Nutrisystem – gaining momentum with its weight control products – nutrisystem inc (nasdaq ntri) seeking alpha gas after eating fruit


I have recently reviewed Nutrisystem, Inc. (NASDAQ: NTRI) 2017 annual report. The results are very interesting, so I decided to write an article on this company. In a nut shell, Nutrisystem sells weight management products and services, ranging from nutritionally balanced weight loss programs to multi-day kits. The company offers counseling, ready-to-eat food, and programs.

I have started to follow this company during Fall 2017, and I bought a few shares back then. Since then, the company published 2 quarterly financial results, which were received by the markets with mix feelings, given the price movement of the stock.

The numbers above show how much the company has managed to grow its top and bottom lines from 2013 to 2017. Revenues increased by 18%/yr on average from 2013 to 2017, while the profits increased by 67% during the same period. This is good, mostly for growth investors. By looking at the income statements, I like the fact the net margin increased from 2% in 2013 to around 8% in 2017. The company managed to generate an economy of scale, which is positive going forward.

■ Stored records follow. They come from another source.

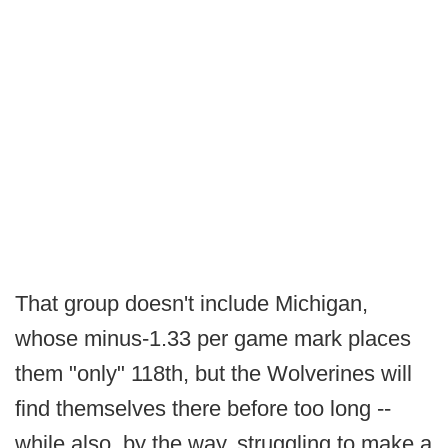
That group doesn't include Michigan,
whose minus-1.33 per game mark places
them "only" 118th, but the Wolverines will
find themselves there before too long --
while also, by the way, struggling to make a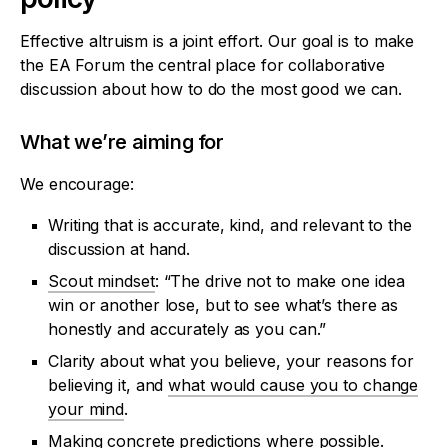
Effective altruism is a joint effort. Our goal is to make
the EA Forum the central place for collaborative
discussion about how to do the most good we can.
What we’re aiming for
We encourage:
Writing that is accurate, kind, and relevant to the
discussion at hand.
Scout mindset
: “The drive not to make one idea
win or another lose, but to see what’s there as
honestly and accurately as you can.”
Clarity about what you believe, your reasons for
believing it, and
what would cause you to change
your mind
.
Making concrete predictions where possible.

If we look at the the revenue growth for the last 2 years (2016 & 2017), the company managed to increase its revenue from new customers and from reactivation (returning customers). Between 2015 and 2016, the company increased its revenues by $82M, for which $57.7M (70%) came from new customers while $24M (29%) came from reactivation revenue. Between 2016 and 2017, the revenue increased by $152M, for which $107.5M (70%) came from new customers and $37.8M (24%) came from reactivation revenue. During both years (2016 & 2017), revenue from sales on QVC grew modestly ($2.2M in 2016, no growth in 2017) and revenue from retail saw a drop in 2016 (-$1.7M) and a slight gain in 2017 ($5.2M).

I must also point out that the vast majority of its revenue (91% in 2017) came from direct sales, whether from its own website or by phone. Only 6% of its revenue comes from retails and 2-3% comes from sales on the QVC website. I see this as a good thing, since by-passing 3rd parties should allow the company to keep most of the profit margin generated from the sales of its products.

On the other hand, since the company depend mostly on new customers and direct sales, its future growth depend heavily on its marketing strategy, which was criticized by some for the lackluster sales on its South Beach diet product, which is supposed to drive revenues up in years to come.

Let’s now discuss the current situation and the outlook. As I have written in the second paragraph of this article, the stock price has moved quite a bit since i first picked up on this company. The stock price went from 50$ to 28$ between November 2017 and February 2018. The stock price gained back a few dollars since then to reach its current market price of 33$. The big fall came after the company issued what was considered as disappointing financial results back in February. Even though the numbers were quite good, the expectations were very high. The disappointment was mostly directed to the revised forecast, which were lowered, especially with regards to the sales of Nutrisystem South Beach diet. This product was promoted by Nutrisystem, however the sales did not match expectations.

The stock price then bounced up a bit to a more realistic valuation, thanks to strong numbers for its Q1 2018 financial results. I agree the stock was overvalued back in November, and the sharp drop since the beginning of the year provides a nice entry point for potential investors.

The challenge of Nutrisystem is that it may not be known as much as its other competitors, most notably WTW. However, the company has a strong balance sheet and should have enough cash to finance additional marketing of its products to help getting its brand and its products known, and to gain additional clients. The South Beach Diet will be one product that should help fuel the revenues going forward.

I also believe that awareness to live a healthy lifestyle will be a pattern that will grow in years to come. The fact that a company like Nutrisystem can deliver ready-to-eat products designed by nutritionists will be interesting for people with not much time (or desire) to cook their own meals.

We must however discuss the risks involved in investing on Nutrisystem. First of all, even though the financial numbers are positive, we must remember that Nutrisystem is playing on a field with other players with a more widely known brand (read Weight Watchers). It will be a challenge to gain market shares from such a brand. The marketing decisions will be key in Nutrisystem’s capabilities to increase significantly its market shares in years to come.

One other risk worth considering is the fact that Nutrisystem’s products should not be seen as life-or-death products. During an economic slowdown, we should expect customers to cut their expenses on such products. This would have a negative impact on the financial statements. Nutrisystem should flourish within a dynamic economy but should falter if the economy shows signs of weaknesses.